Although it doesn’t appear so in the photo, the temple was huge! By my estimation, it was large enough to fit 40 people comfortably. Fortunately for us, Ron was kind enough to perform an intimate ceremony for just Matt, myself, and 2 of his friends visiting from other parts of the world. Matt and I had a really great experience, and at the end of the night we made our way back to the bunks to sleep. In the morning, Matt and I were off to find a hostel for the next few days.
We stayed at a nice hostel right along the river front. We even splurged for the room with the river view for 2 of the nights (my birthday and our anniversary). We spent the next few days exploring downtown Iquitos.
On Sunday nights, right along the river front, there is a square parallel to many little shops and cafes that acts as a gathering spot for all types of people. There are children’s toys being sold, comedy acts being performed, vendors selling handmade jewelry, typical food carts and games.
Matt and I celebrated my birthday and our anniversary at a quirky little Texas-themed restaurant downtown. Being that I have family in Texas, it felt a little like home.
Ron had introduced us to a shaman friend of his, Medardo, who we are trying to bring to Costa Rica to be our resident shaman. Medardo was kind enough to invite us to his village to meet his family and hike to to see his own camp. The boat ride was an hour long but quite a beautiful ride.

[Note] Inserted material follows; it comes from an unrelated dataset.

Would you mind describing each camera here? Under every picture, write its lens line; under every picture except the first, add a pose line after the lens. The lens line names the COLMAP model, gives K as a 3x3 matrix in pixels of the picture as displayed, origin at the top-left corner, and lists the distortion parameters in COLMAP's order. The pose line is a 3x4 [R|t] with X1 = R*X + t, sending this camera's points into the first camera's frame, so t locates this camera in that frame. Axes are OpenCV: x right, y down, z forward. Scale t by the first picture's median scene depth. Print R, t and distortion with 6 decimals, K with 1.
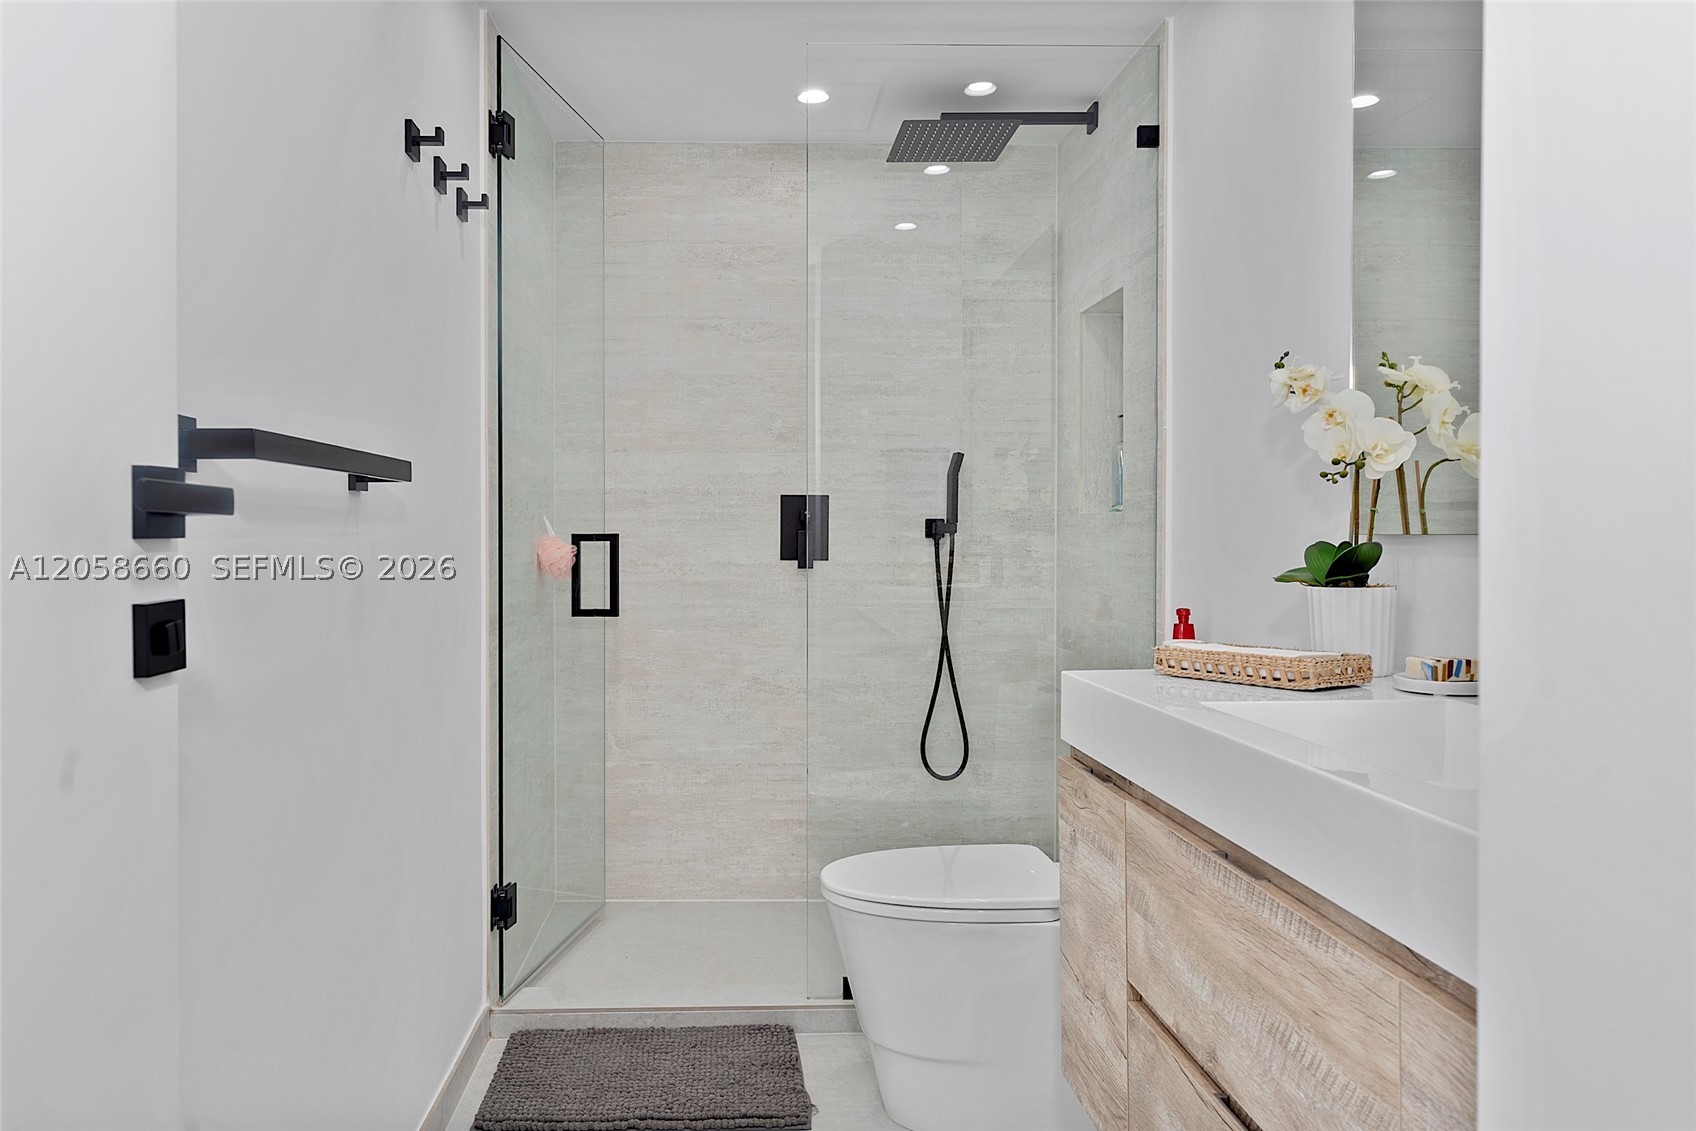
lens RADIAL K [[1178.1, 0, 806.1], [0, 1178.1, 540.5], [0, 0, 1]] dist [0.009686, 0.001765]
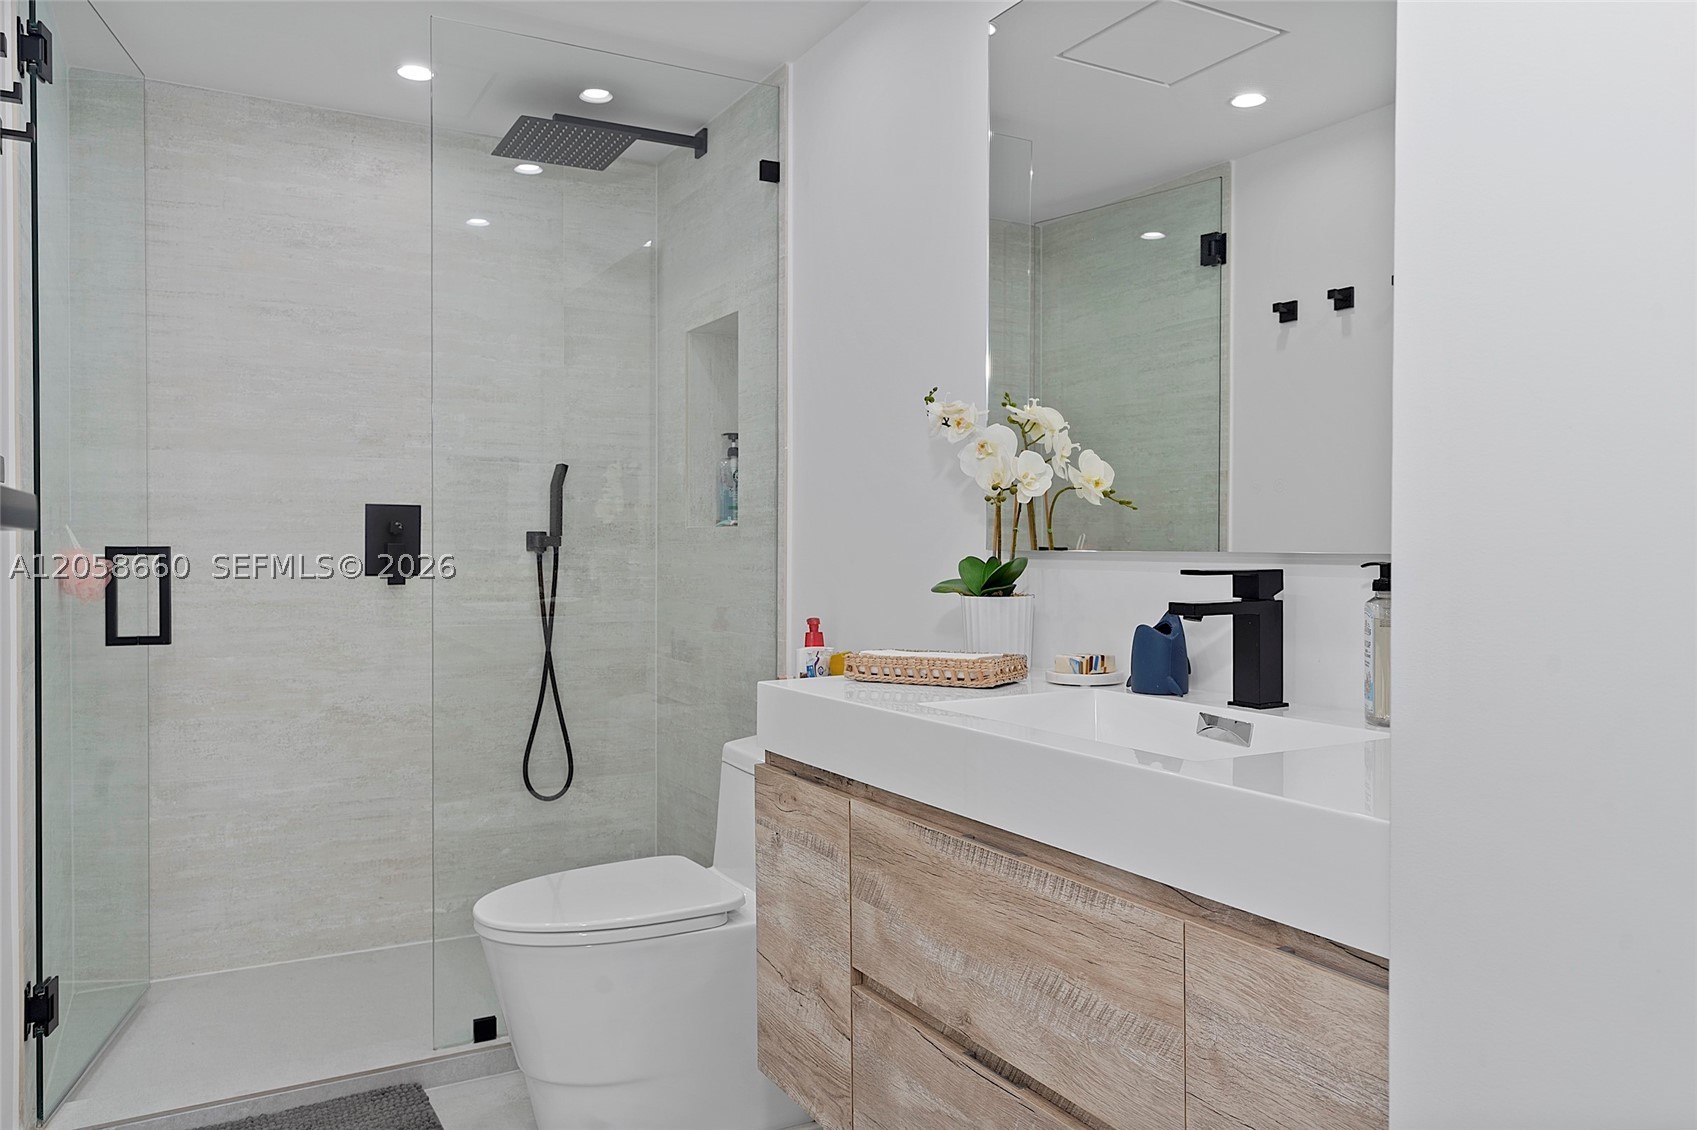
lens RADIAL K [[1178.8, 0, 851.9], [0, 1178.8, 555.3], [0, 0, 1]] dist [0.009686, 0.001765]
pose [[0.893686, -0.000628, 0.448692, -0.123845], [-0.000790, 0.999995, 0.002973, -0.002644], [-0.448692, -0.003012, 0.893682, 0.025267]]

Medardo’s village was set up the same fashion we had seen in many of the other villages outside of Iquitos. There were rows of housing structures facing each other with a dirt road and a sandy field area between where the local children played soccer. Everyone we encountered was friendly and the children ran up and hugged our legs.
After spending some time getting to know Medardo’s family, we started the hour long trek into the jungle to his camp. I thought Ron’s camp was hard to get to, but navigating to Medardo’s was much much more difficult. There were some trails for us to follow, but a lot of the terrain was slippery and muddy from recent rains. Matt’s flipflops broke about halfway in to the trip, and he had to finish the hike in and the whole way out barefoot!
To our surprise, Medardo’s wife had a wonderful dinner ready for us upon our return. We spent the evening eating in candle light, talking and playing games with his grandchildren. He and his family treated us so warmly and kindly and we are trying to assist him in the process of acquiring a visa to come to Costa Rica!
The following morning, we took a boat ride back into Iquitos and spent another few days relaxing and exploring downtown. We found some really amazing wall-art next to one of the parks in central Iquitos. The culture and heritage of Peru is very rich.
On our last day, we returned to Ron’s and got to see some of the process of making his ayahuasca brew. All the brew we use at New Life Ayahuasca is made by Ron in a process that takes up to 2 days. He is incredibly knowledgeable about all plants and has been making his own medicine for years.
He has ayahuasca growing all over his property! It was so incredible to see! Our last night, we returned to El Purguero with Ron for another ceremony. Ron is incredible, his Icaros is like nothing I’ve ever heard before. Matt and I both had very intense and powerful experiences. We felt a lot of healing, and I encountered a rainbow serpent for the first time. (It bit my head off!)
Overall, our trip was amazing and full of adventure. We are so grateful to Ron and Medardo for being so hospitable and opening their homes to us and introducing us to their families. We hope we can return to Peru again soon, and continue our journey of learning and discovery!!